Ilustrasi lansia - JIBI
10 Januari 2020 09:37 WIB Lugas Subarkah Jogja Share :

Harianjogja.com, JOGJA- Menghadapi puncak musim hujan, sebagai langkah antisipasi, Pemerintah Kota (Pemkot) Jogja mengimbau masyarakat saat harus melakukan evakuasi, kelompok rentan khsusunya lansia dan difabel harus diprioritaskan.

Kepala Dinas Sosial Kota Jogja, Agus Sudrajat, menjelaskan lansia dan difabel perlu diprioritaskan dalam penyelamatan karena kemampuan mobilitasnya yang sangat terbatas. "Semoga tidak terjadi, tapi kalau harus evakuasi, diprioritaskan lansia dan didabel," ujarnya, Kamis (9/1/2020).

Ia menuturkan di Kota Jogja terdapat 3.437 difabel dan lebih dari 5.000 lansia yang hampir tidak mampu melakukan aktivitas apa pun, 30% diantaranya berada di lokasi rentan karena berada di bantaran tiga sungai besar, Winongo, Code dan Gajahwong.
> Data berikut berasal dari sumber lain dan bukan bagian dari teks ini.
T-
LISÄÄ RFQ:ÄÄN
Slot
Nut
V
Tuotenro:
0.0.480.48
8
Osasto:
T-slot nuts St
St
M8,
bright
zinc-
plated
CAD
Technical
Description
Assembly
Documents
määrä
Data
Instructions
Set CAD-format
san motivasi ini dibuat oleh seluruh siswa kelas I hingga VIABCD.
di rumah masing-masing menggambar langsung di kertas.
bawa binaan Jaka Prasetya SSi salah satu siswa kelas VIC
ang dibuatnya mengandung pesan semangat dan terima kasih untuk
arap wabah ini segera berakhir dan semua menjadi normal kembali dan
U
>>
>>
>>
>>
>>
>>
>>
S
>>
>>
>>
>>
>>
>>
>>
Prioritas penyelamatan ini kata dia, sudah dikoordinasikan dengan Badan Penangfulangan Bencana Daerah (BPBD) Kota Jogja dan Tagana. "Meski demikian, masyarakat juga perlu tahu sehingga saat harus melakukan penyelamatan mandiri, mereka sudah siap," ujarnya.
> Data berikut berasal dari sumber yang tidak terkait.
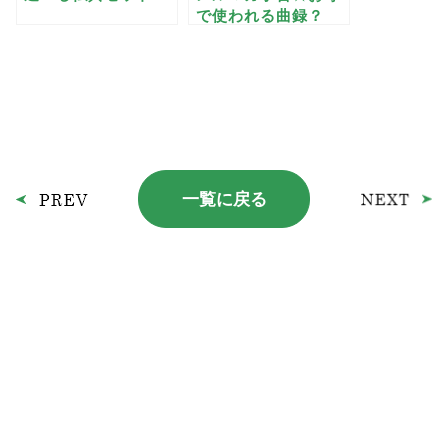
で使われる曲録？
一覧に戻る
Ia mengungkapkan untuk memfasilitasi para lansia khususnya mereka yang terlantar, pihaknya tahun ini sedang menyiapkan Griya Sejahtera Lanjut Usia (Grisela) yang saat ini telah memasuki tahap penyusunan Detail Engineering Design (DED). "Harapannya tahun 2021 Grisela sudah bisa terbangun," katanya.

Grisela kata dia, akan difungsikan untuk selain menampung lansia terlantar, juga lansia yang ditinggalkan sementara keluarganya. Ia mencontohkan semisal keluarga sedang keluar kota sehari, maka lansia bisa dititipkan di situ.

“Mimpi kami juga ada layanan privat di Grisela. Tidak salah kan bagi masyarakat yang mampu, untuk membayar. sehingga nanti kami siapkan fasilitasnya. Tapi tidak meninggalkan pelayanan wajib pada lansia terlantar tak berdaya,” jelasnya.